Researchers included studies of at least 12 weeks' duration that compared FDA-approved or off-label medications with placebo or with another medication, published from November 2012 to September 2022. Eligible studies assessed alcohol consumption (defined as return to any drinking, return to heavy drinking, percentage of drinking days, percentage of heavy drinking days, or number of drinks per drinking day); health outcomes including motor vehicle crashes, injuries, quality of life, function, or mortality; or adverse effects of the drugs. Results were published by JAMA on Nov. 7.
Data from 118 clinical trials and 20,976 participants were included. The number needed to treat (NNT) to prevent one person from returning to any drinking was 11 (95% CI, 1 to 32) for acamprosate and 18 (95% CI, 4 to 32) for oral naltrexone. Compared with placebo, oral naltrexone (50 mg/d) significantly reduced rates of return to heavy drinking, with a NNT of 11 (95% CI, 5 to 41). Injectable naltrexone was associated with fewer drinking days over a 30-day treatment period (weighted mean difference, −4.99 days; 95% CI, −9.49 to −0.49 days). The drugs were associated with adverse effects, including gastrointestinal distress (risk ratios, 1.58 [95% CI, 1.27 to 1.97] for diarrhea with acamprosate, 1.73 [95% CI, 1.51 to 1.98] for nausea with naltrexone, and 1.53 [95% CI, 1.23 to 1.91] for vomiting with naltrexone).
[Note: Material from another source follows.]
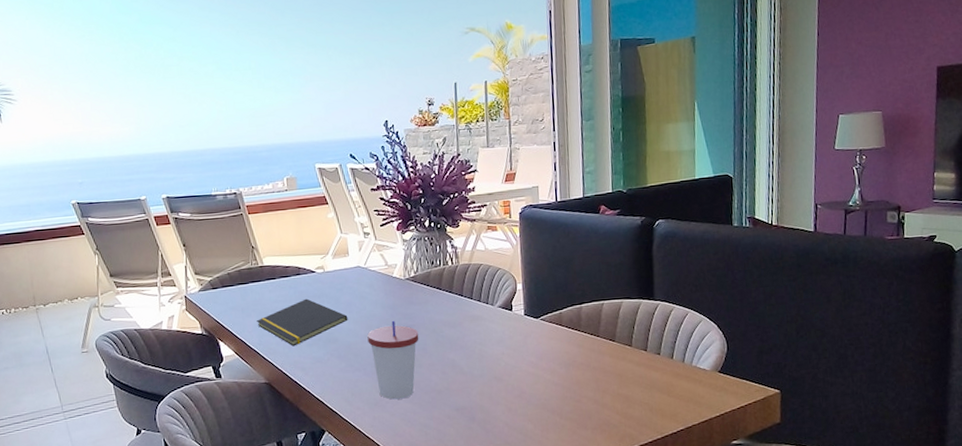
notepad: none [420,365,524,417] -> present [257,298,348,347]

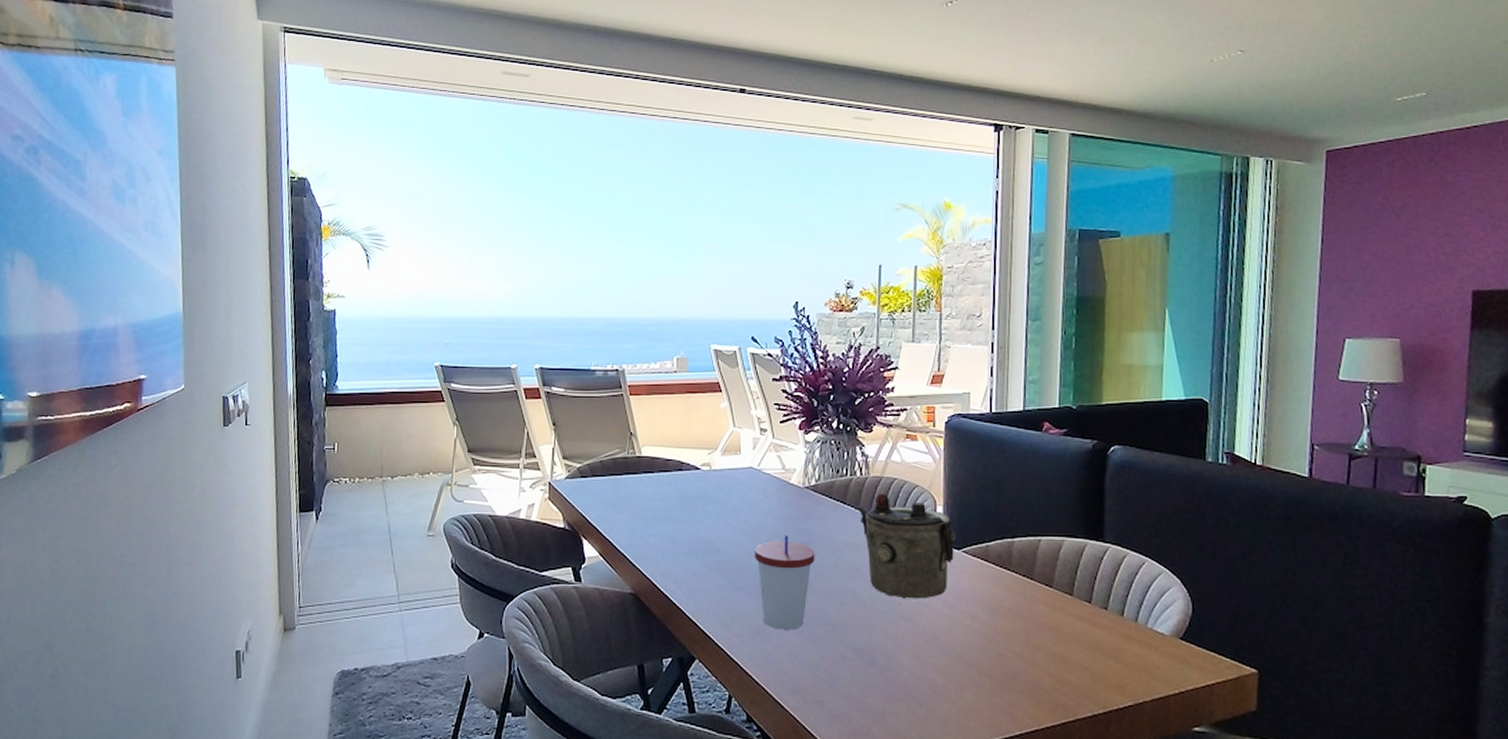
notepad: present [257,298,348,347] -> none [628,499,733,554]
teapot: none [449,276,535,368] -> present [855,492,957,605]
The study authors noted that oral naltrexone is more convenient than acamprosate, requiring a single daily dose instead of two tablets three times a day. They added that acamprosate is contraindicated for patients with severe kidney impairment and requires dose adjustments for moderate kidney impairment. However, oral naltrexone is contraindicated for patients with acute hepatitis or liver failure and for those using opioids or who have anticipated need for opioids, and naltrexone can precipitate severe withdrawal for patients dependent on opioid medications.
“Randomized clinical trials that directly compared naltrexone, 50 mg/d, with acamprosate did not consistently [establish] superiority of either medication,” the authors wrote. “Studies of naltrexone had moderate strength of evidence for reducing return to any drinking, return to heavy drinking, percentage of drinking days, and percentage of heavy drinking days at the 50-mg/d oral dose compared with placebo.”